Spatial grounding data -

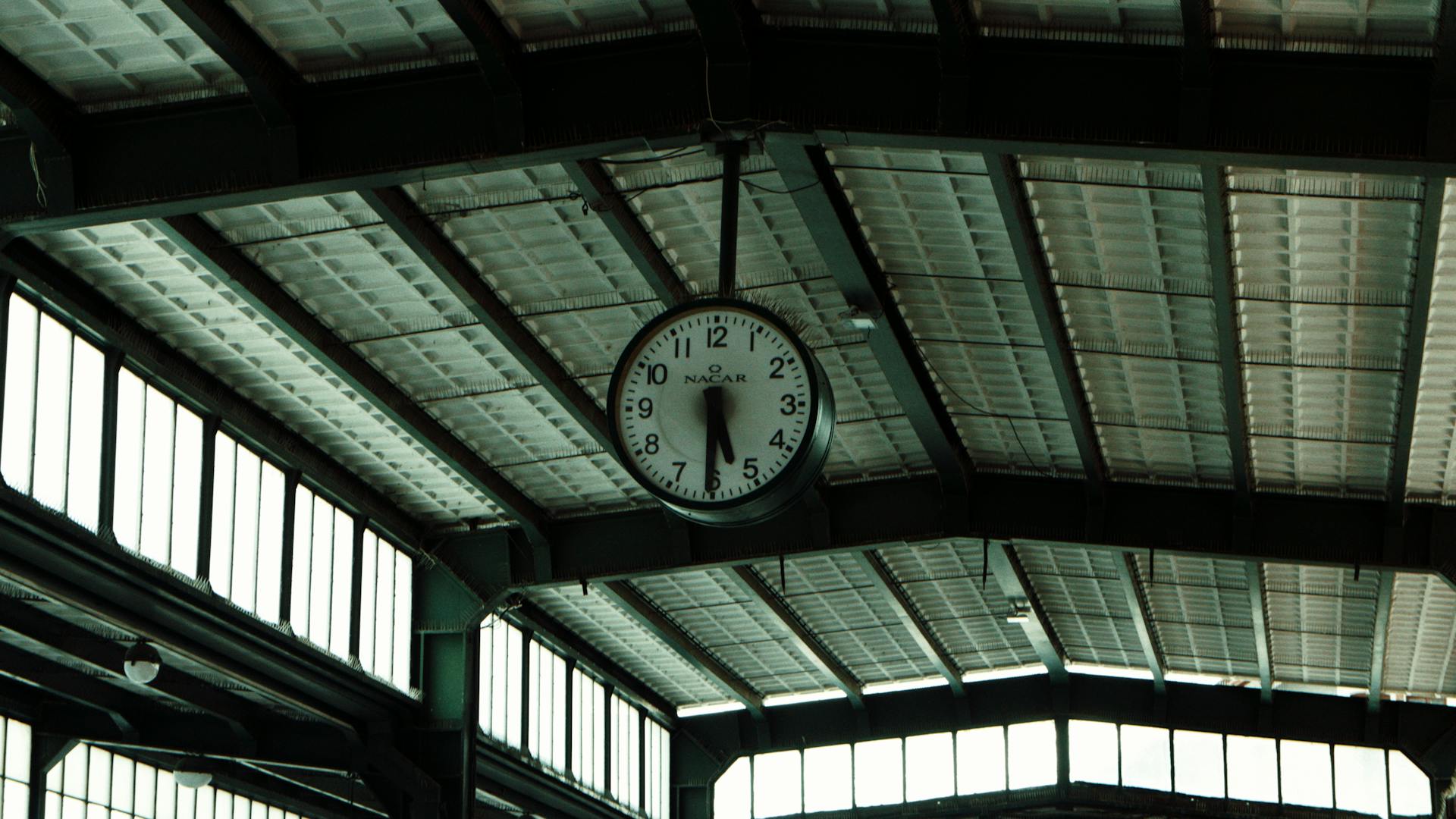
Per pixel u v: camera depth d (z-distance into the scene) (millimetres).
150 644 28969
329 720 35000
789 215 25781
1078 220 25078
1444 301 25641
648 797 49844
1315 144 19938
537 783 42062
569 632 44469
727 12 20047
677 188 24859
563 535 36500
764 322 15688
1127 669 49062
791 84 20609
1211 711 48844
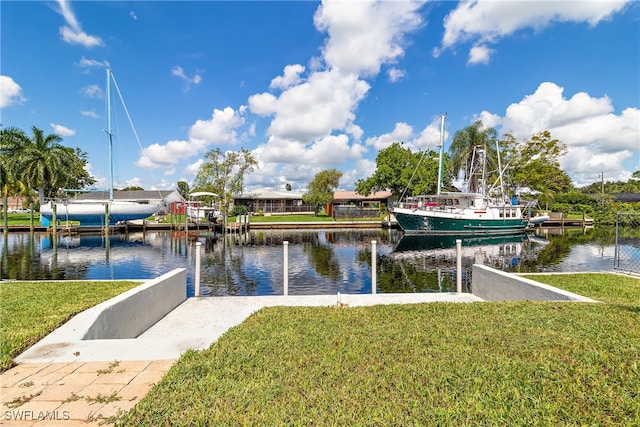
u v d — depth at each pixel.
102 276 13.29
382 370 3.02
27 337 3.92
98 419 2.41
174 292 6.96
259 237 29.06
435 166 40.41
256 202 57.19
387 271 14.02
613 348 3.30
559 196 46.34
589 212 43.56
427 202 32.03
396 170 41.59
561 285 7.63
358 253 19.34
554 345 3.44
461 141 36.62
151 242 25.19
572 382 2.74
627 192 67.62
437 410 2.39
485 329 4.02
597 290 7.13
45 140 33.03
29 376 3.09
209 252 19.83
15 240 26.05
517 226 31.06
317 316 4.84
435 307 5.22
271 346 3.56
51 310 5.20
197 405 2.49
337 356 3.30
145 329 5.79
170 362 3.36
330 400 2.55
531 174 37.28
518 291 6.55
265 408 2.45
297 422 2.28
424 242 25.00
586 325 4.02
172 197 49.38
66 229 30.30
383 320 4.57
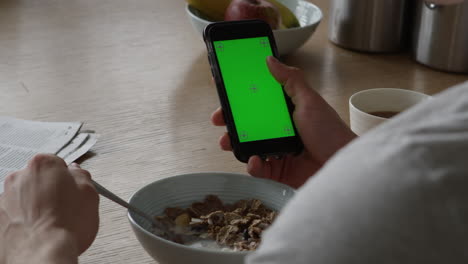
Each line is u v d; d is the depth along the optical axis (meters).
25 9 1.43
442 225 0.24
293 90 0.66
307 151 0.70
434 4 1.13
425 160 0.24
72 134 0.85
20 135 0.84
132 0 1.52
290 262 0.26
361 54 1.25
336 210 0.25
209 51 0.66
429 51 1.17
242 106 0.65
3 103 0.97
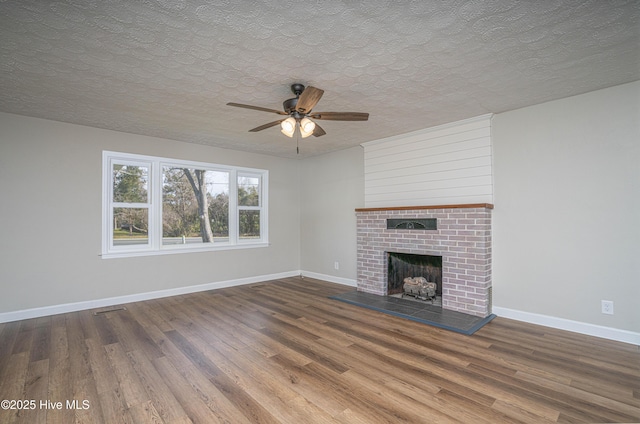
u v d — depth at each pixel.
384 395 2.10
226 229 5.50
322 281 5.83
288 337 3.10
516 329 3.25
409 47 2.23
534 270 3.42
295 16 1.88
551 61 2.44
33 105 3.34
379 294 4.70
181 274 4.88
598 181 3.03
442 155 4.12
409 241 4.31
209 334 3.19
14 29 1.99
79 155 4.04
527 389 2.15
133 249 4.50
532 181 3.43
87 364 2.53
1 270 3.54
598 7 1.80
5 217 3.58
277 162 6.16
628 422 1.81
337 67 2.53
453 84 2.85
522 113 3.49
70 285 3.96
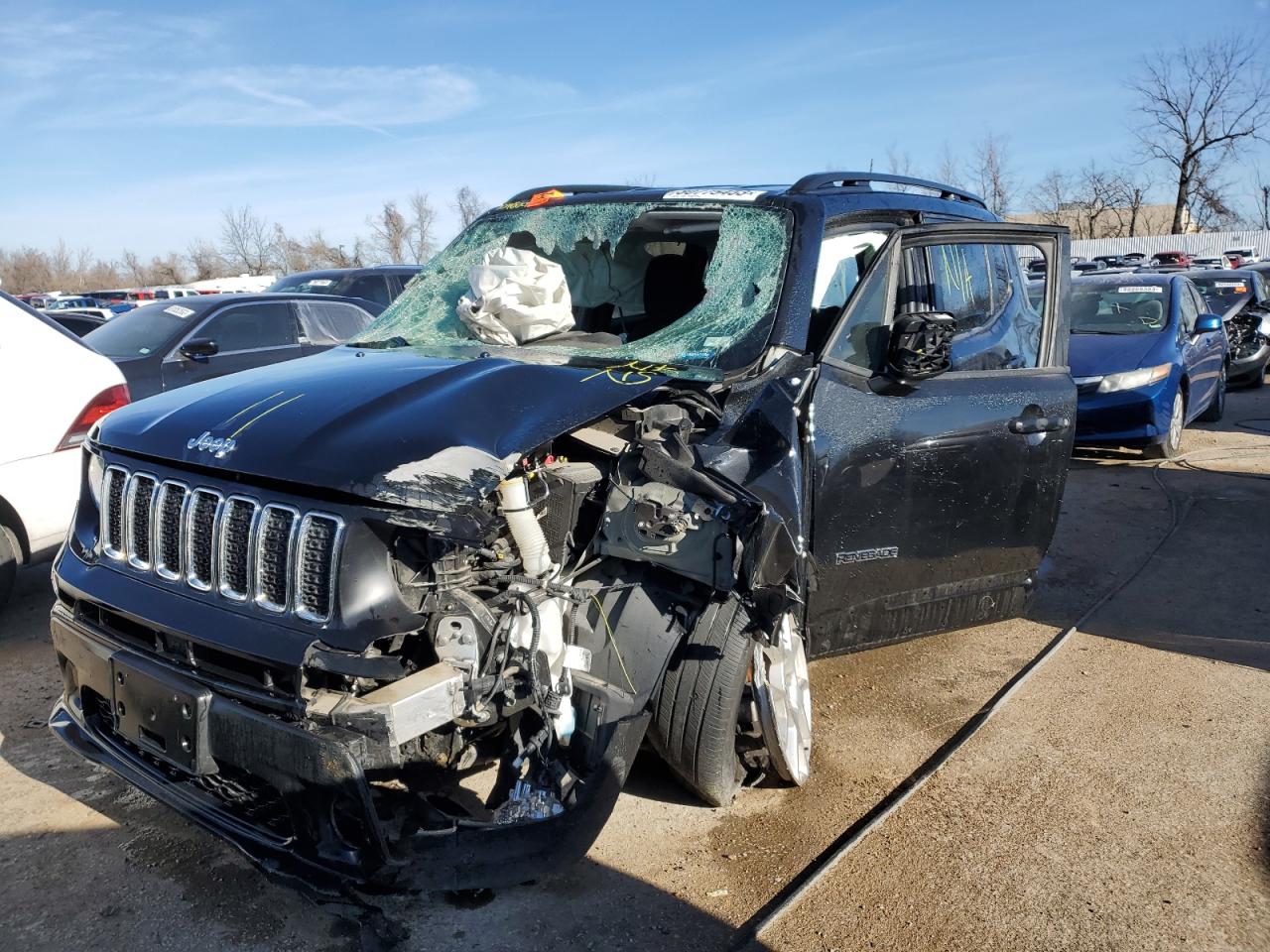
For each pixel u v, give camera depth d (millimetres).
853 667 4648
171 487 2842
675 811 3314
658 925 2727
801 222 3670
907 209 4145
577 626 2873
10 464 4801
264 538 2580
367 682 2412
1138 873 3018
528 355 3531
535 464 2863
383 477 2449
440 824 2463
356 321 9609
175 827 3199
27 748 3717
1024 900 2867
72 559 3121
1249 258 35750
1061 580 5980
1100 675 4535
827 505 3377
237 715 2416
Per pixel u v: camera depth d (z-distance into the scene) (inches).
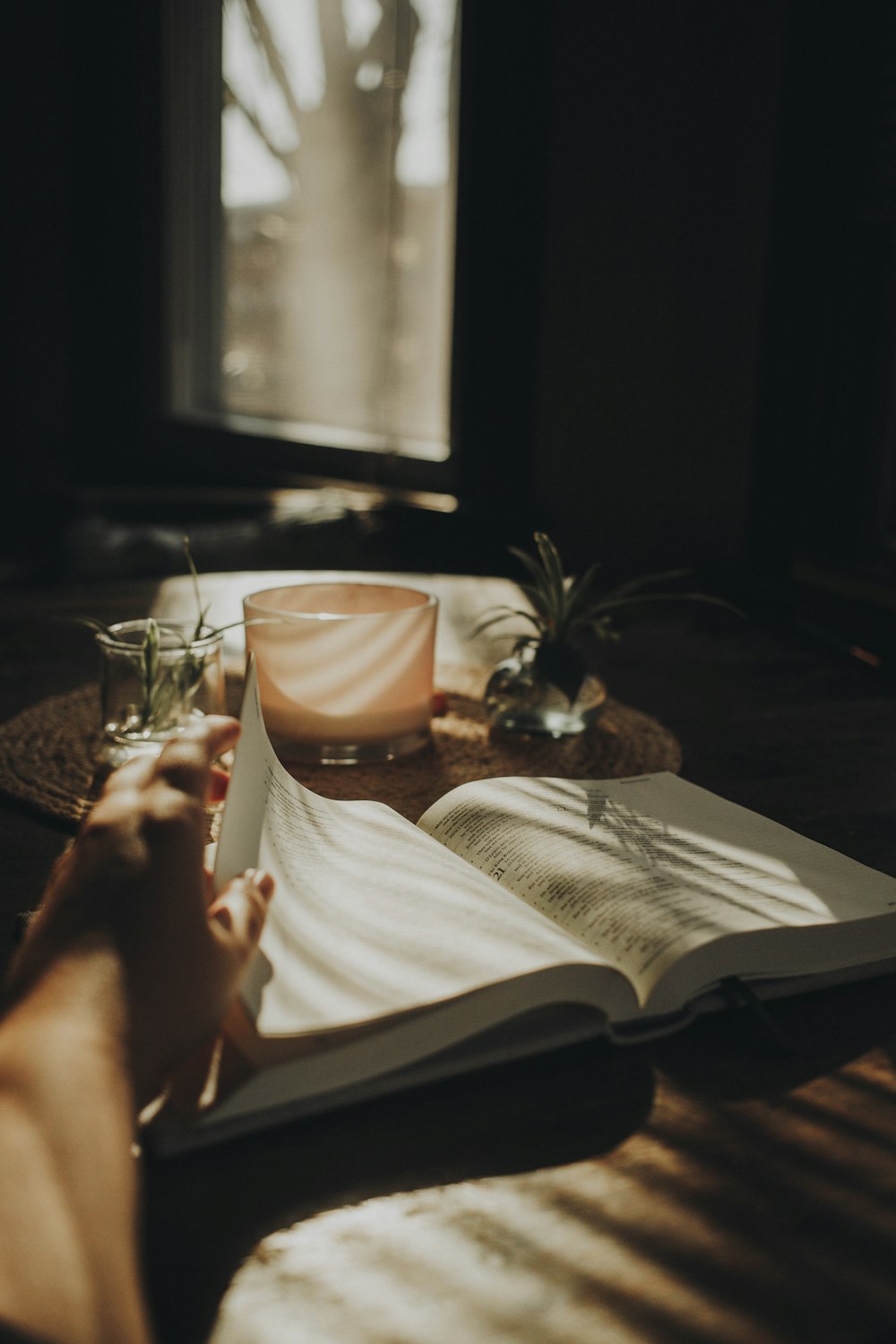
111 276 111.4
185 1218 22.6
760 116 63.2
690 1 66.2
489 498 84.5
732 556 67.9
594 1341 19.8
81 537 71.6
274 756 30.4
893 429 64.1
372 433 98.0
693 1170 23.6
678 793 33.2
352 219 96.9
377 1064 24.5
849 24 59.3
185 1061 24.3
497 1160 23.7
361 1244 22.1
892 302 62.6
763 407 64.3
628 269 72.6
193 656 35.2
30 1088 19.8
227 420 108.5
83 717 39.0
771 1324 20.2
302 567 73.0
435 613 37.0
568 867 28.9
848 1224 22.7
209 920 24.0
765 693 44.0
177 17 103.6
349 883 27.6
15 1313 16.1
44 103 113.7
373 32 92.2
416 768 35.9
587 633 51.0
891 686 44.9
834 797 35.6
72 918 23.2
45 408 122.6
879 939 28.0
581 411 77.4
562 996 25.5
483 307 82.1
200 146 107.2
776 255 62.5
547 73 76.0
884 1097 25.1
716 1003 26.6
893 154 59.4
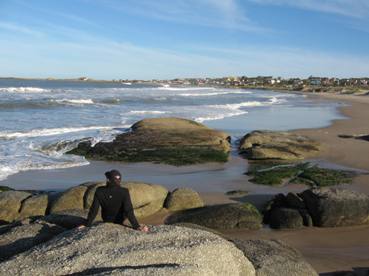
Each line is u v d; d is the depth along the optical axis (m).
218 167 19.47
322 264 9.53
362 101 71.00
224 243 6.12
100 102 51.03
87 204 11.97
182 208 12.66
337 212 11.77
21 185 15.89
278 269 6.90
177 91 96.25
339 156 21.70
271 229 11.73
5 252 6.08
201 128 26.61
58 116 35.19
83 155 21.33
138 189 12.39
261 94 96.62
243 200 14.12
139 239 5.73
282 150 21.33
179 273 5.01
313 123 36.28
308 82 188.38
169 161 20.23
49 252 5.35
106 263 5.16
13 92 68.00
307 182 16.55
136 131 25.53
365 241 11.05
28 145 22.33
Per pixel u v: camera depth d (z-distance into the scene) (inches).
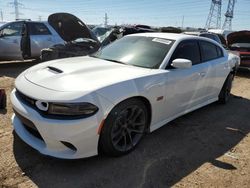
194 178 124.6
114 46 183.8
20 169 120.5
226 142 163.9
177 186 118.0
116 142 131.0
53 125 112.5
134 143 141.7
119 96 124.0
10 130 156.2
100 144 126.6
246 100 261.7
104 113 119.3
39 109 116.9
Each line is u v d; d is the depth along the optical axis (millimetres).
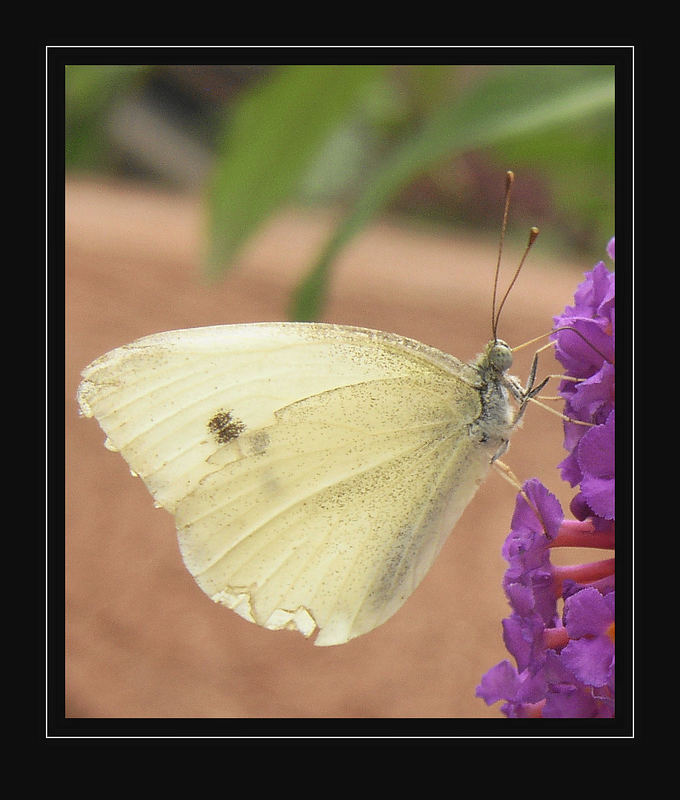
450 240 476
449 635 247
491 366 192
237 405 192
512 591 180
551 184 344
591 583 181
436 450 193
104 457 283
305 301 228
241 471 193
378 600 195
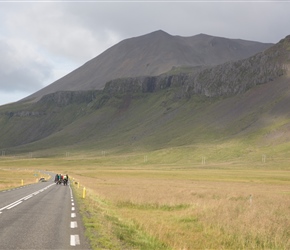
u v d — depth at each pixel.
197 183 78.50
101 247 11.88
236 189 58.78
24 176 107.06
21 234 13.96
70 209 23.64
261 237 15.88
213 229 17.92
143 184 69.38
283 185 76.81
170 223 20.58
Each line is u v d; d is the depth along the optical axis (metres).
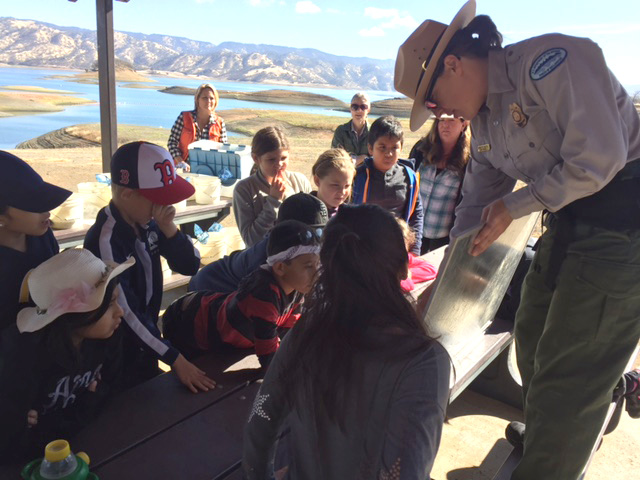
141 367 2.28
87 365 1.66
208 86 5.65
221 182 5.12
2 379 1.45
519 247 2.64
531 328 2.20
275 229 2.04
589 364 1.80
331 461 1.05
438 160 4.14
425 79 1.90
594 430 1.88
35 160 11.23
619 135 1.50
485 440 3.19
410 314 1.03
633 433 3.39
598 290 1.72
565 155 1.57
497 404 3.56
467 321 2.53
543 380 1.89
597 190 1.57
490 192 2.27
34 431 1.58
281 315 2.18
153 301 2.29
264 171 3.34
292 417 1.13
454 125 3.96
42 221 1.79
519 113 1.74
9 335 1.48
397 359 0.97
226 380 2.10
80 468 1.38
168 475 1.59
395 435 0.94
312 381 1.02
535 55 1.65
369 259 1.00
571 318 1.79
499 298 2.85
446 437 3.19
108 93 5.65
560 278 1.81
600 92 1.52
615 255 1.68
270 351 2.08
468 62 1.81
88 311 1.52
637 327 1.76
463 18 1.84
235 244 5.06
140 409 1.88
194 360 2.24
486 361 2.64
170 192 2.11
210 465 1.64
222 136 5.91
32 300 1.69
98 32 5.51
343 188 3.16
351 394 0.99
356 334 0.99
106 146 5.81
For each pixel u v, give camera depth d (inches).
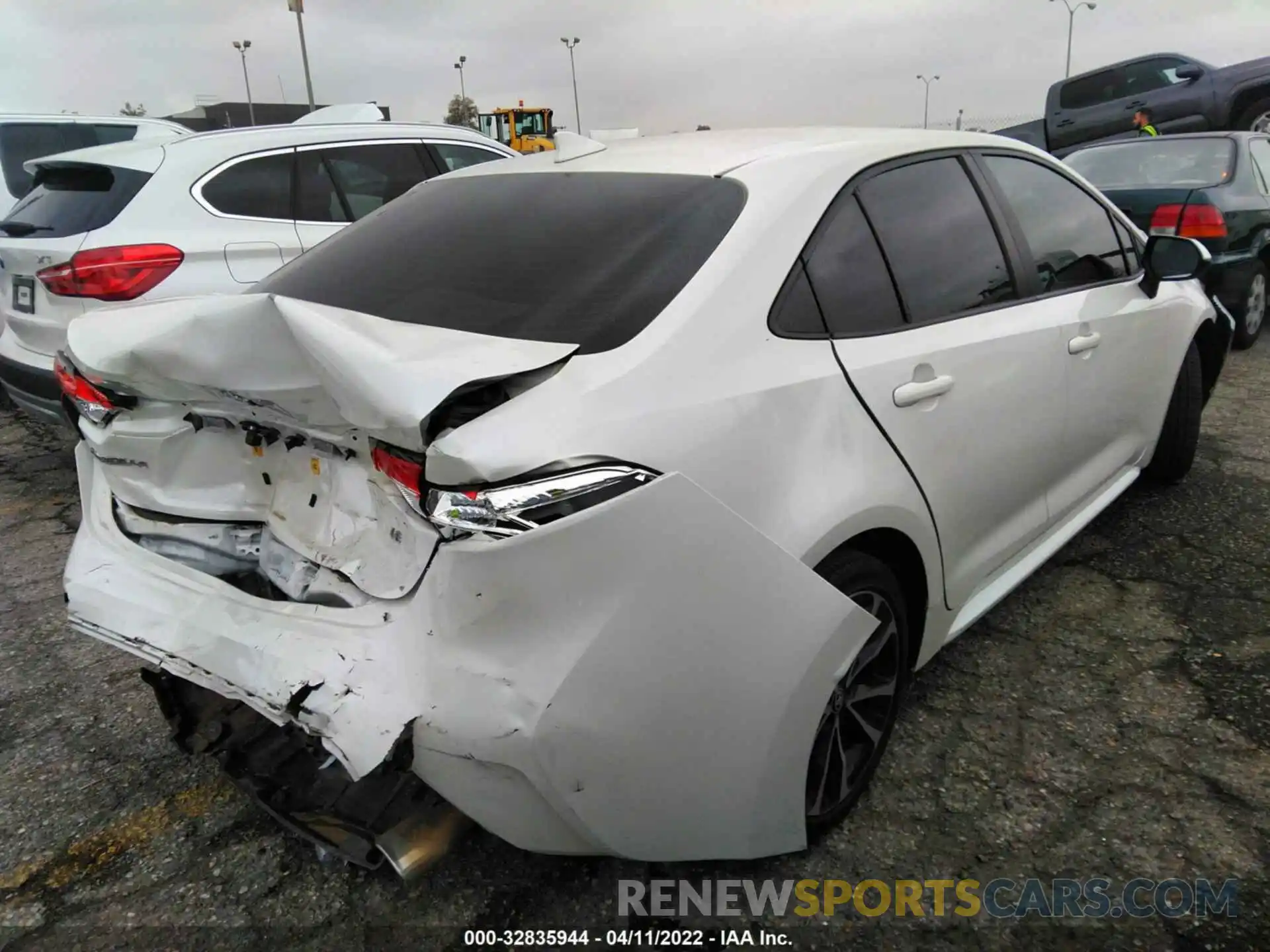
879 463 83.6
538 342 69.1
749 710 70.2
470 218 94.2
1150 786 92.7
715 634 66.9
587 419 63.5
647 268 77.6
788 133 101.6
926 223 98.7
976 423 97.2
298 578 71.7
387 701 63.1
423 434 58.7
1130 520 153.5
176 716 88.6
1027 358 105.4
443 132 229.8
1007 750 99.2
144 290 170.9
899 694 93.5
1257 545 142.6
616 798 65.2
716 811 71.1
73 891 84.9
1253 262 261.0
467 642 61.6
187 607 76.7
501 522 59.4
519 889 83.4
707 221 81.3
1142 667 112.9
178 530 81.8
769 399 74.7
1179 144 283.7
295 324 60.5
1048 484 117.4
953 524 96.7
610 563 61.3
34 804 96.5
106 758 104.0
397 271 89.0
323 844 75.1
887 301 90.0
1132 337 130.5
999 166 114.4
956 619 103.8
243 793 97.2
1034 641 119.8
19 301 181.2
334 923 80.6
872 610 86.6
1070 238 123.6
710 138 101.7
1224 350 166.1
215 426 78.2
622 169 93.6
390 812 73.7
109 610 81.0
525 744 60.6
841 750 86.4
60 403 177.2
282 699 65.7
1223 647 115.9
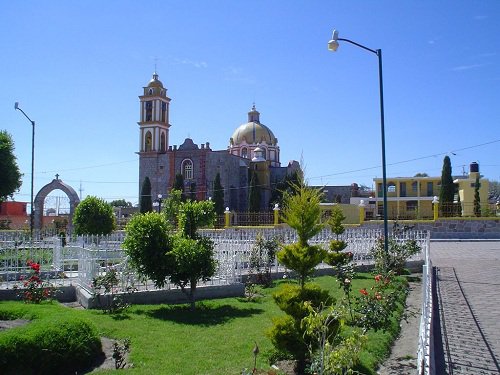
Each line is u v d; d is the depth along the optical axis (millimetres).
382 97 17516
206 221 12805
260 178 70562
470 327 10320
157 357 8273
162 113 71875
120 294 12922
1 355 7402
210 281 14906
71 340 8070
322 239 24109
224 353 8469
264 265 17094
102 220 28578
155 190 68688
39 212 41969
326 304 8109
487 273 17641
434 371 7625
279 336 7703
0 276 14836
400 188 56188
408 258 19547
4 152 25766
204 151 66062
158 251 12422
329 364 5902
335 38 17203
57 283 14633
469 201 49094
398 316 11344
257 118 82125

DIRECTIONS - The reply should hold exactly the lines above, starting at the line with "271 229 11.73" and ending at the line with "143 184 69.38", and no pictures.

TASK RESULT -
271 229 11.73
5 252 6.08
201 128 26.61
58 116 35.19
83 155 21.33
138 189 12.39
261 94 96.62
243 200 14.12
139 239 5.73
282 150 21.33
179 273 5.01
313 123 36.28
308 82 188.38
169 161 20.23
49 252 5.35
106 263 5.16
13 92 68.00
307 182 16.55
136 131 25.53
365 241 11.05
28 145 22.33
Per pixel u v: camera depth d (z-distance into the scene) (inches).
194 178 124.6
114 46 183.8
20 169 120.5
226 142 163.9
177 186 118.0
116 142 131.0
53 125 112.5
134 143 141.7
119 96 124.0
10 130 156.2
100 144 126.6
246 100 261.7
104 113 119.3
39 109 116.9
Each line is u v d; d is the depth along the optical axis (millimetres).
450 240 476
449 635 247
491 366 192
237 405 192
512 591 180
551 184 344
591 583 181
436 450 193
104 457 283
305 301 228
241 471 193
378 600 195
u v d — depth at each pixel.
197 183 78.50
101 247 11.88
236 189 58.78
24 176 107.06
21 234 13.96
70 209 23.64
261 237 15.88
213 229 17.92
143 184 69.38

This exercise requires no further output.